(Tenho para mim que a descentralização concretizada por benesses políticas
mais ou menos táticas sem o suporte de programas coerentemente reivindicados de
baixo para cima dão normalmente para o torto. Este parece ser o caso da farsa, não sei em
quantos atos mais, do INFARMED, que permitiu a Rui Moreira alguma flores de estilo,
nada mais do que isso.)
Há dias, quando procurava dar alguma coerência a montes de papéis na minha
secretária e adjacências, dei com umas páginas de um Diário de Notícias antigo em
que este vosso amigo era entrevistado e que o jornalista tinha puxado para título
a afirmação “O Norte é um mito”. Já há algum tempo que destilo veneno sobre
esta ideia de que um Norte coeso e político existe. O Norte é por agora um
instrumento de valorização de protagonismos, fortemente atomizados, cada qual o
mais engenhoso possível, para financiar um projeto ou uma ambição, por pequena
que ela seja. Tal pretensa coerência é sistematicamente trocada por ligações
diretas ao Poder central ou aos aparelhos partidários que por aí trabalham. Quer
isto dizer que não nos temos em devida conta. E, nos tempos que correm, ter-se
em devida conta é rejeitar qualquer tentativa de acantonamento do tipo “entretenham-se
com os vossos problemas e ambições locais, que nós cá pela capital trataremos
do problema nacional e da nossa inserção no mundo”. Acantonamento, como diria o
outro, só por cima do meu cadáver e chega de peditórios para uma unidade que não
existe.
A farsa do INFARMED, que tem de tudo desde maridos enganados, gente ingénua
e interesses adquiridos, releva desta questão. Imagino que, algures num ministério,
um assessor de imprensa perdido no vazio de números para apresentar e sem massa
crítica de realizações inventou com anuência política uma deslocalização. A
partir daí iniciou-se uma via-sacra conhecida que acabará pour cause numa Comissão de Descentralização provavelmente composta
por gente da mais reputada possível e com proximidade à corte. Até cair no mais
completo esquecimento. Nada mais do que isso, além de algumas reações mais de estilo
do que contundentes e Rui Moreira a capitalizar a indiferença indigente da
praça.
Diz o povo que quando a esmola é grande até o pobre desconfia e gente mais
lúcida e desapaixonada cedo percebeu que a ideia não era para levar a sério. A
indiferença já é sintomática de alguma coisa. O estado das coisas tende para a
apatia. Uma reprogramação ardilosa de fundos cria alguma agitação, mas subterraneamente
há sempre gente a manobrar na relação direta. E assim se vai regredindo na
consciência regional.
A OCDE acaba de publicar (2018 com dados de 2016) a mais recente informação
estatística sobre despesa e receita pública realizada por níveis subnacionais
de governação, como se sabe em Portugal essencialmente limitada à esfera local.
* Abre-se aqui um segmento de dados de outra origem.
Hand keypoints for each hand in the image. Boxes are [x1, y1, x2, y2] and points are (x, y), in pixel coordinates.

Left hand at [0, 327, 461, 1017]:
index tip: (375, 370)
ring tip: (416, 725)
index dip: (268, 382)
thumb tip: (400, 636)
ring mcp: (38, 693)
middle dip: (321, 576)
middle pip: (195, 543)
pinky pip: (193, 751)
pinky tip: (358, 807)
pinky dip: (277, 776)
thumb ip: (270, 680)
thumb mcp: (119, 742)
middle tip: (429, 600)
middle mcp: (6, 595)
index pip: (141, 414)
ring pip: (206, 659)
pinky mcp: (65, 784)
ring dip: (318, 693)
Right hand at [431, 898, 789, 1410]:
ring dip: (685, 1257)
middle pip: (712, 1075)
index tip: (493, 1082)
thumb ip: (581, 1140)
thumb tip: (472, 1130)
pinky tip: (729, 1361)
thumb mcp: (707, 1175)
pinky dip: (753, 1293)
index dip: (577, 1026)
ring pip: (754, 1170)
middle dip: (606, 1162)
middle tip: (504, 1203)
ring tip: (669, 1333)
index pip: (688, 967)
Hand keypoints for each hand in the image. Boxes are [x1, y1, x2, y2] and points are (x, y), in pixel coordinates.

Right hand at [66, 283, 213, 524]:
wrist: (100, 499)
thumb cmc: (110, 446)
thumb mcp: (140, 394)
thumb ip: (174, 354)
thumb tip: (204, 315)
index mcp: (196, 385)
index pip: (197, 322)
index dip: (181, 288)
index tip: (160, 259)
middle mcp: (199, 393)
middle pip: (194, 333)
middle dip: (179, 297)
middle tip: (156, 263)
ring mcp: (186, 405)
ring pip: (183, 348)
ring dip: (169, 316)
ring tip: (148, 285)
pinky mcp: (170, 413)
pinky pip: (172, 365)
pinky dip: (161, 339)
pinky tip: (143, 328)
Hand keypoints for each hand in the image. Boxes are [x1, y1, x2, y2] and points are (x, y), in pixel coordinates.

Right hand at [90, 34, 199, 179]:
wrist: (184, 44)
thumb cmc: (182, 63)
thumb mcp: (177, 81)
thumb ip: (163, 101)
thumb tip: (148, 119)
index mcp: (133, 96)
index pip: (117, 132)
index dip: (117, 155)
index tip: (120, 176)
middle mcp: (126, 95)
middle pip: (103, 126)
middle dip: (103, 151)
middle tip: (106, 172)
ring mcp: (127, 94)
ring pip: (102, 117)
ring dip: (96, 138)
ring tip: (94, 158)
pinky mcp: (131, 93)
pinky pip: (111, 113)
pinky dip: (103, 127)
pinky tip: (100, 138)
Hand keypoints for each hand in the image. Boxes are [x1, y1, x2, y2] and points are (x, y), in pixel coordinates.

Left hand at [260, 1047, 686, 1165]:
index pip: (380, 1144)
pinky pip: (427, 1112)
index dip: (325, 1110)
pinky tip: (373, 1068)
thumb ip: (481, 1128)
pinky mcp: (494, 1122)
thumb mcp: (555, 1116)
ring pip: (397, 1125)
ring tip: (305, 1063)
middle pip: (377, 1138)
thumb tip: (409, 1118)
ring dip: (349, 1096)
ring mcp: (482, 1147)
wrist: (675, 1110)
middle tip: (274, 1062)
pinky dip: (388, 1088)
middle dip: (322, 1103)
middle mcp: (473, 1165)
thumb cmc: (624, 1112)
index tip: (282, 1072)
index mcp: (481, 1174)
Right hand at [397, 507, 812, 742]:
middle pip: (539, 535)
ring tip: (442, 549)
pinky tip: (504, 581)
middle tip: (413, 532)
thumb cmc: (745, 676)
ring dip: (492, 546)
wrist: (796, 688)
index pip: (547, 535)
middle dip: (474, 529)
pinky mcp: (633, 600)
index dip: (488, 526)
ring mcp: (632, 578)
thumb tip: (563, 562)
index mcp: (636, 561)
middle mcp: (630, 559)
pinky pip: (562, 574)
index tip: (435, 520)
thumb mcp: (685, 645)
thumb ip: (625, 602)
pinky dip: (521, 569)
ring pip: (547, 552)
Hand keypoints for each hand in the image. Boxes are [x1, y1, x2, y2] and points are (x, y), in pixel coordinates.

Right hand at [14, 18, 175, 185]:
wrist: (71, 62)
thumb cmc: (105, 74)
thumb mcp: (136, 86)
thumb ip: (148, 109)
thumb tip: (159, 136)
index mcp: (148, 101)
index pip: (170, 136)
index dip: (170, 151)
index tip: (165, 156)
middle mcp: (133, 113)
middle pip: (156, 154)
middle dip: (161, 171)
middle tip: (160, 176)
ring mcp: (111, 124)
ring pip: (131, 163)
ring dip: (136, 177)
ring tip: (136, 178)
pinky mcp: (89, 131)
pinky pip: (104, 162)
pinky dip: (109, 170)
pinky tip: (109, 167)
A inércia do que é verdadeiramente estrutural emerge com clareza dessa informação:
para uma despesa pública que é de 45% do PIB nacional, que é um dos pesos mais
elevados do universo OCDE, só 12,6% é realizada pelo nível subnacional. É verdade
que o nível subnacional responde por 52% do investimento público, mas em
percentagem do PIB não representa mais do que 0,8%.
Tudo o mais é treta, conversa da treta.